- [What the exercise asks]: Collect each line of the entries that holds the string "Apps".

- [Records for the exercise]:
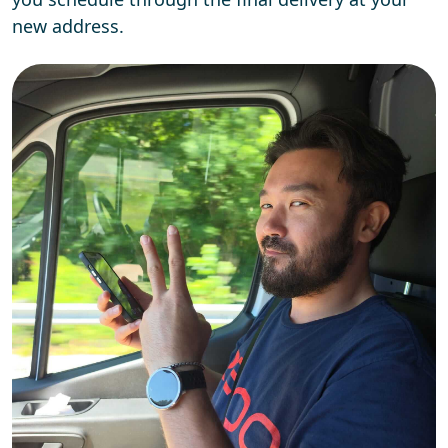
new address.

--

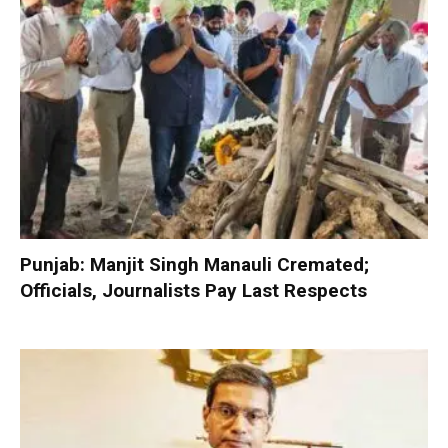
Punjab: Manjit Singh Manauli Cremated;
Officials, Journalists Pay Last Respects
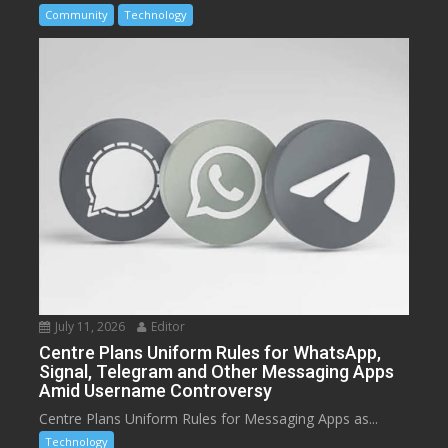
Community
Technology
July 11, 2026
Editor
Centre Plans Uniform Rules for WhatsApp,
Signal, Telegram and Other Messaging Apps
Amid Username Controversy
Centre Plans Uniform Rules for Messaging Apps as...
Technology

---

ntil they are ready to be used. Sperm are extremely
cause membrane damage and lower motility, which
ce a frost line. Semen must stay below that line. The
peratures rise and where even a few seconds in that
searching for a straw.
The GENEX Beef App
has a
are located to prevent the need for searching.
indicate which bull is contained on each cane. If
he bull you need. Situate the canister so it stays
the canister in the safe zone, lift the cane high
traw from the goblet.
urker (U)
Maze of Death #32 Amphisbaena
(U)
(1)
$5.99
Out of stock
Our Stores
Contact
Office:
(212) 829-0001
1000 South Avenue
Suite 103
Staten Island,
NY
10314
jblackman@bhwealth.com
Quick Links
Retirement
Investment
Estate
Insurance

- [Exercise output]:
Signal, Telegram and Other Messaging Apps
Centre Plans Uniform Rules for Messaging Apps as...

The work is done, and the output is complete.